Contrastive Learning Survey (8) — Contrastive Learning bottlenecks

[2105.05837v1] When Does Contrastive Visual Representation Learning Work? (arxiv.org)

This paper indicates 4 bottlenecks of current contrastive learning framework: dataset size, domain, quality and task granularity.

Dataset Size

How much data is required to learn a “good” representation?

This paper compares the accuracy between 3 datasets from contrastive learning and supervised learning to answer this question.

The experiments concludes that:

There is little benefit beyond 500k pretraining images.
Self-supervised pretraining can be a good initializer when there is limited supervision available.
Self-supervised representations can approach fully supervised performance for some datasets, but only by using lots of labeled images.

PS: the large gap between supervised and self-supervised performance on iNat21 in the high data regime suggests that iNat21 could be a useful benchmark for future self-supervised learning research. The high supervised performance shows that the task is possible, and yet the self-supervised performance remains quite low.

Data domain

What kind of images should we use for pretraining?

Not all pretraining sets are created equal.
Adding cross-domain data does not necessarily lead to more capable representations.
Different representations are seldom complementary.

The kinds of images used for self-supervised pretraining can have a significant impact on the learned representations.

Data quality

Image resolution is critical.
Adding high-frequency noise is much less harmful than erasing high frequency information.

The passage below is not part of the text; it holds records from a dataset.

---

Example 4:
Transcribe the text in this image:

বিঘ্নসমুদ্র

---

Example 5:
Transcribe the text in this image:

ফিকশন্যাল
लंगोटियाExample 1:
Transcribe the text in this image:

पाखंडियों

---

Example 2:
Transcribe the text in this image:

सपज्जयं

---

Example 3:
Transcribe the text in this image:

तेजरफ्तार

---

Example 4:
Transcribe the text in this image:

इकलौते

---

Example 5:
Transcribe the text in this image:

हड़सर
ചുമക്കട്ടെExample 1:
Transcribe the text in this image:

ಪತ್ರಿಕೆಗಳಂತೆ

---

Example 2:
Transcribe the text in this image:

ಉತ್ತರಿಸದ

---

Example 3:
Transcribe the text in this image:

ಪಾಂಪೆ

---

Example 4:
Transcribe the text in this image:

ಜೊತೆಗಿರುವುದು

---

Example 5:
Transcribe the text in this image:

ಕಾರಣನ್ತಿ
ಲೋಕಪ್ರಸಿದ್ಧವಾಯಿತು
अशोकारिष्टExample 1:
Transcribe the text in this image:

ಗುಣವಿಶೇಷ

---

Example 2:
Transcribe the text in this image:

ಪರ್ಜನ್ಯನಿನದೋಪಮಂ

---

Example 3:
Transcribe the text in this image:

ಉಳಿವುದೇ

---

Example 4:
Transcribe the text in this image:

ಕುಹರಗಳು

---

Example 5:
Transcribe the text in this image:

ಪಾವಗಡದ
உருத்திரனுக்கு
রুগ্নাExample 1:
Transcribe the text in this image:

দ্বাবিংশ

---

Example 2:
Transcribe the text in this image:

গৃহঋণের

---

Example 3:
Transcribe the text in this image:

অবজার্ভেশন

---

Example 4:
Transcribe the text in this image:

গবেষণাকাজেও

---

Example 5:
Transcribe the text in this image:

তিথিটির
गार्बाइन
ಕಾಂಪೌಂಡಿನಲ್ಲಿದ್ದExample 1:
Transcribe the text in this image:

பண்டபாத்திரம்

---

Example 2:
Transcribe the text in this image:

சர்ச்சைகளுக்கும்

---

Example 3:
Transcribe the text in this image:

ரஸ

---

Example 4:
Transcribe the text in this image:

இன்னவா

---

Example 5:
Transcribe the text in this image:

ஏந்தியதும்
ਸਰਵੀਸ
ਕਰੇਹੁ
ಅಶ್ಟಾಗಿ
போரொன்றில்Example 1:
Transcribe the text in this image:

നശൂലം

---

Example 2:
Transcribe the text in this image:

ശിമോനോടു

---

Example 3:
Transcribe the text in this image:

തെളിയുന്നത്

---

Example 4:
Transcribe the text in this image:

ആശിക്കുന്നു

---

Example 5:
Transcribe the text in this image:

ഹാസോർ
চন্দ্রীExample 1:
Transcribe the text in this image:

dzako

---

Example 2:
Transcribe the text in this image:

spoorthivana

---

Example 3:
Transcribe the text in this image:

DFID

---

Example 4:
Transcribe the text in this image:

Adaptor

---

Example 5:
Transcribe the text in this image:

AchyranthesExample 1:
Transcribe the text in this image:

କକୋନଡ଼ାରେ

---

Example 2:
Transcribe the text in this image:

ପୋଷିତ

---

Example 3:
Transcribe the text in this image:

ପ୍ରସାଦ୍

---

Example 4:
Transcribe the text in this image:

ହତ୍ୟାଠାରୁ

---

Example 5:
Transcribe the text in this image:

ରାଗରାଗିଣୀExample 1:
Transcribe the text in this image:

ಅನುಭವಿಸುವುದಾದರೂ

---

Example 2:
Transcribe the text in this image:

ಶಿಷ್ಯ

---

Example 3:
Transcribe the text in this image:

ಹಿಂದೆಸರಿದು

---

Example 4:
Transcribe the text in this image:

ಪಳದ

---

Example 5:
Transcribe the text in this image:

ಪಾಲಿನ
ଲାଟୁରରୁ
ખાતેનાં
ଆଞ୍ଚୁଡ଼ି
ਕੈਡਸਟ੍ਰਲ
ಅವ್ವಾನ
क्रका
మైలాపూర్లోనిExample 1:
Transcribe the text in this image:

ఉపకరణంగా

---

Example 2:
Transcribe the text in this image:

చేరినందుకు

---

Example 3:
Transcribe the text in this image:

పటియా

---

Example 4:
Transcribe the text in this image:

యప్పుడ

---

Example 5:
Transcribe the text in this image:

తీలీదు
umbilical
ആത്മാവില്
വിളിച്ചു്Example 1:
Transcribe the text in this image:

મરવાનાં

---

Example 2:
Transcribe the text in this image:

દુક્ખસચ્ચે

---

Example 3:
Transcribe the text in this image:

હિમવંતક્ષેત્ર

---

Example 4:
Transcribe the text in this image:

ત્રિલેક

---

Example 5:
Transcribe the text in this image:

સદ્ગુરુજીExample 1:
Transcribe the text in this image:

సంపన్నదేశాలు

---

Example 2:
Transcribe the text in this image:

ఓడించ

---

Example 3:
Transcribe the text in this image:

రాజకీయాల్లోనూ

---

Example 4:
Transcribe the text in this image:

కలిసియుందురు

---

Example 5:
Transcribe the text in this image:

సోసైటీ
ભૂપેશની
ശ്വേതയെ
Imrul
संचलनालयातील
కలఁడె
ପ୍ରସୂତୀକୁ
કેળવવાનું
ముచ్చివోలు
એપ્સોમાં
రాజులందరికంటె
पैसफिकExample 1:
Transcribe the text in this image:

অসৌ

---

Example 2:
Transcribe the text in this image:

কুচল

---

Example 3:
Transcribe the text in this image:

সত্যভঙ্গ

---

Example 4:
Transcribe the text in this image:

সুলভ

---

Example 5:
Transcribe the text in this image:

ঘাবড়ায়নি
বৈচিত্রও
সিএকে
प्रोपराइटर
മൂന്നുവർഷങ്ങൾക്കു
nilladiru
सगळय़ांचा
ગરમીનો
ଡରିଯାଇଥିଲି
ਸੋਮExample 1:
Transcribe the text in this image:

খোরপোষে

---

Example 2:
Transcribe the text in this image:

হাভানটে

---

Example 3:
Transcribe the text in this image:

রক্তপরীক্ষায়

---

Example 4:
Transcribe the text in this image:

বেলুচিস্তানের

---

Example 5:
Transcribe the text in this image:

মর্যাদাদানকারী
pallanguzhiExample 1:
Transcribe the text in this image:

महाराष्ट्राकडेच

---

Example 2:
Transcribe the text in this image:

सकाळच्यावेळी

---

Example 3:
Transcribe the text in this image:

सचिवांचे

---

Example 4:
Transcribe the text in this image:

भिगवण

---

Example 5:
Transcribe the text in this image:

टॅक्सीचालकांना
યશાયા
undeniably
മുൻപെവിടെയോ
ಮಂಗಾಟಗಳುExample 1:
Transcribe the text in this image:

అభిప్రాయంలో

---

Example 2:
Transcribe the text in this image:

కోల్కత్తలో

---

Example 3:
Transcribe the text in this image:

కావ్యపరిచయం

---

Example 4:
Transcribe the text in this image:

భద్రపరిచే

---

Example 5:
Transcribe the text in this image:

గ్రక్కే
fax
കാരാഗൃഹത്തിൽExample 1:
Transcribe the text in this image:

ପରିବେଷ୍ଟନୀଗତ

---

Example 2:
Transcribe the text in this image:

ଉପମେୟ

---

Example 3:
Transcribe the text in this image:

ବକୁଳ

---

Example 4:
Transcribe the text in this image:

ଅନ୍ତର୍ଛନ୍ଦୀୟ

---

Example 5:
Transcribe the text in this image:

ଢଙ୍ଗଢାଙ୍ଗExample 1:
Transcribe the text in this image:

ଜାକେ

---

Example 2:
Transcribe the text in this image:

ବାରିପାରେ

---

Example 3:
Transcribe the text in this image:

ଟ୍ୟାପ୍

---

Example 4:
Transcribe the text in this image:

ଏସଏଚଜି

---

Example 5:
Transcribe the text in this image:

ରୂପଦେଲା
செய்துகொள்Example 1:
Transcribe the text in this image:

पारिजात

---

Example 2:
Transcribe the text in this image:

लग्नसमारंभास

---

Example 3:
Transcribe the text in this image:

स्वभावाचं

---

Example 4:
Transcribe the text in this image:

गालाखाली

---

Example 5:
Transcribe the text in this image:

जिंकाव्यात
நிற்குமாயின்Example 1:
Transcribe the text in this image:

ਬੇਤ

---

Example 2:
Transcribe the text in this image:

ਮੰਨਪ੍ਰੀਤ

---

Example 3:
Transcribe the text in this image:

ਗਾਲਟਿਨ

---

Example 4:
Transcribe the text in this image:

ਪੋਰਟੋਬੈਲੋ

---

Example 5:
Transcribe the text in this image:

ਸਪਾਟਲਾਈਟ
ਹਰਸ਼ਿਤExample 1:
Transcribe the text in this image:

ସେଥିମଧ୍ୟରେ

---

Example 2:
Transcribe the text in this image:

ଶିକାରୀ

Contrastive learning is sensitive for image resolution, while supervised learning is sensitive for JPEG compression.

Task granularity

Whether there are some downstream tasks for which self-supervised representations are particularly well or poorly suited.

The performance gap between contrastive learning and supervised learning grows as task granularity increases
Are the augmentations mis-specified?

The augmentation strategy of simCLR is for Image-net, so the default augmentation policy may be poorly tuned for other datasets.
Does contrastive learning have a coarse-grained bias?

Conclusion: we should find a new pretext task which is more suitable for fine-grained bias.